With virtual school beginning again, I know parents and children alike are experiencing a lot of trepidation. My children are going into 7th grade and 2nd grade this week and I can feel the tension rising. As a single mom working from home part-time, I have many concerns about how the learning strategies for this year are going to affect our day-to-day. Here are some simple things to keep in mind to help navigate the strange learning environment this year so we can all try our best to keep our sanity:
Keep to a routine
This is a time-tested remedy for getting through uncertain times. It is no secret children thrive with routine and it has been completely turned on its head during the pandemic so as much as you are able, have consistency. For us, this extends beyond learning to things like having the same menu plan for certain nights, the same bath/shower nights, and our same bed-time cuddle routine.
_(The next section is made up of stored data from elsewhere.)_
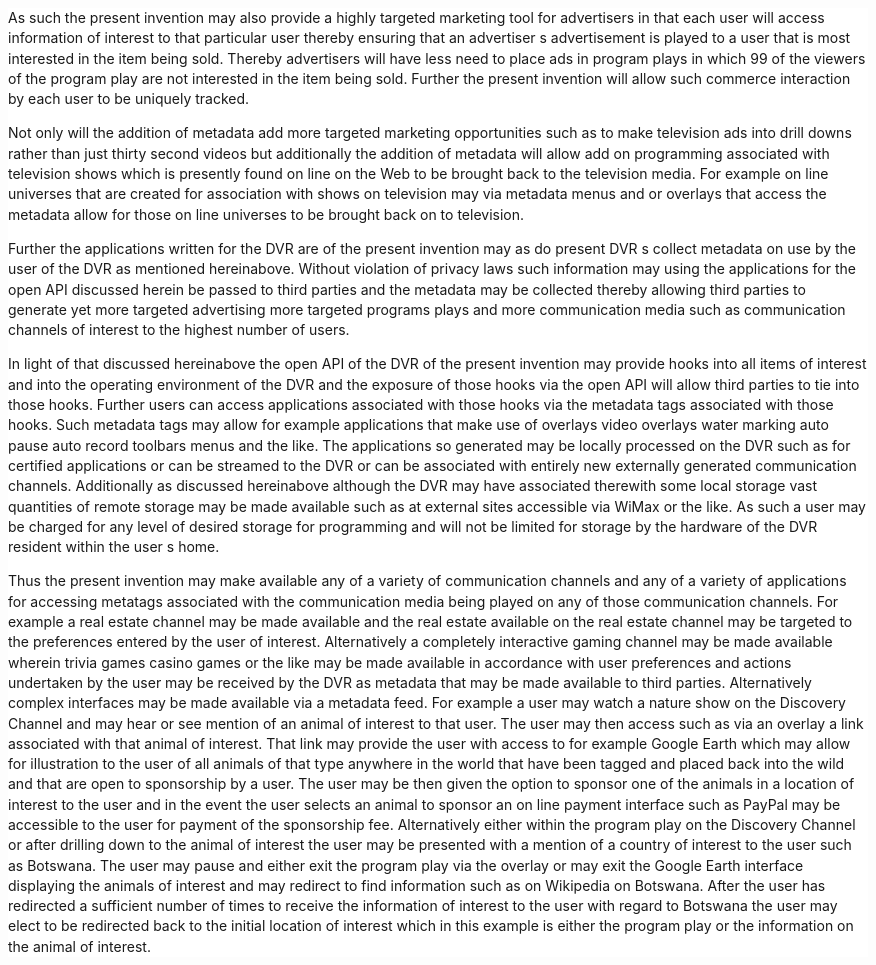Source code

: As such the present invention may also provide a highly targeted marketing tool for advertisers in that each user will access information of interest to that particular user thereby ensuring that an advertiser s advertisement is played to a user that is most interested in the item being sold. Thereby advertisers will have less need to place ads in program plays in which 99 of the viewers of the program play are not interested in the item being sold. Further the present invention will allow such commerce interaction by each user to be uniquely tracked.

Not only will the addition of metadata add more targeted marketing opportunities such as to make television ads into drill downs rather than just thirty second videos but additionally the addition of metadata will allow add on programming associated with television shows which is presently found on line on the Web to be brought back to the television media. For example on line universes that are created for association with shows on television may via metadata menus and or overlays that access the metadata allow for those on line universes to be brought back on to television.

Further the applications written for the DVR are of the present invention may as do present DVR s collect metadata on use by the user of the DVR as mentioned hereinabove. Without violation of privacy laws such information may using the applications for the open API discussed herein be passed to third parties and the metadata may be collected thereby allowing third parties to generate yet more targeted advertising more targeted programs plays and more communication media such as communication channels of interest to the highest number of users.

In light of that discussed hereinabove the open API of the DVR of the present invention may provide hooks into all items of interest and into the operating environment of the DVR and the exposure of those hooks via the open API will allow third parties to tie into those hooks. Further users can access applications associated with those hooks via the metadata tags associated with those hooks. Such metadata tags may allow for example applications that make use of overlays video overlays water marking auto pause auto record toolbars menus and the like. The applications so generated may be locally processed on the DVR such as for certified applications or can be streamed to the DVR or can be associated with entirely new externally generated communication channels. Additionally as discussed hereinabove although the DVR may have associated therewith some local storage vast quantities of remote storage may be made available such as at external sites accessible via WiMax or the like. As such a user may be charged for any level of desired storage for programming and will not be limited for storage by the hardware of the DVR resident within the user s home.

Thus the present invention may make available any of a variety of communication channels and any of a variety of applications for accessing metatags associated with the communication media being played on any of those communication channels. For example a real estate channel may be made available and the real estate available on the real estate channel may be targeted to the preferences entered by the user of interest. Alternatively a completely interactive gaming channel may be made available wherein trivia games casino games or the like may be made available in accordance with user preferences and actions undertaken by the user may be received by the DVR as metadata that may be made available to third parties. Alternatively complex interfaces may be made available via a metadata feed. For example a user may watch a nature show on the Discovery Channel and may hear or see mention of an animal of interest to that user. The user may then access such as via an overlay a link associated with that animal of interest. That link may provide the user with access to for example Google Earth which may allow for illustration to the user of all animals of that type anywhere in the world that have been tagged and placed back into the wild and that are open to sponsorship by a user. The user may be then given the option to sponsor one of the animals in a location of interest to the user and in the event the user selects an animal to sponsor an on line payment interface such as PayPal may be accessible to the user for payment of the sponsorship fee. Alternatively either within the program play on the Discovery Channel or after drilling down to the animal of interest the user may be presented with a mention of a country of interest to the user such as Botswana. The user may pause and either exit the program play via the overlay or may exit the Google Earth interface displaying the animals of interest and may redirect to find information such as on Wikipedia on Botswana. After the user has redirected a sufficient number of times to receive the information of interest to the user with regard to Botswana the user may elect to be redirected back to the initial location of interest which in this example is either the program play or the information on the animal of interest.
Part of keeping a routine is creating new routines for this time. This might look like having a morning tea time or a special lunch a few times per week now that we all have some “extra time” (hahaha, but at least there’s less driving and rushing around).
Talk openly with your children about their concerns regarding e-learning.
Many of us are doing our best to shield our children from all the happenings in the world but it is important to check in with them about their feelings and concerns regularly. As parents, it can be scary to elicit a conversation in which we do not have all the answers, but I would argue that makes it even more important. By hearing our children’s concerns, we can focus on things we do have control over and provide a lot of comfort simply by listening and validating them.
Create a designated learning space.
One of the biggest challenges about e-learning is trying to find space for this activity. If you are able, set up a corner of a room where your child can be comfortable and engage in learning with as little distractions as possible. Remember that you do not need to break the bank to accomplish this and children love unconventional spaces. My daughter, created a learning space in the back of her closet.
Get outside every day
Now it is more important than ever to incorporate physical activity and fresh air into the day. I recommend using this unique time to find more ways to get outside with your family. As part of our routine, my children and I go for daily walks at the end of the school/work day. This is also a great time to have conversations about their concerns so win-win! Physical activity is a great way to boost the “happy” neurotransmitters, serotonin and dopamine, that help manage stress.
Hone your flexibility
This virus is teaching us all a valuable lesson on “going with the flow” and “letting go”. These are hard lessons for all of us and such a great time to model this for our children. Keep in mind that children have an immature frontal lobe which greatly reduces their ability to regulate emotions. Of course, we are all going to have ebbs and flows in this process and it is not going to be perfect. That is okay. I’ll say it louder for the people in the back: it is ok not to be perfect at parenting and especially ok not to be perfect at parenting during a pandemic.
**If your child is experiencing challenges that your feelings are not typical, whether as a result of the pandemic or otherwise, please seek out a health care provider to discuss your concerns.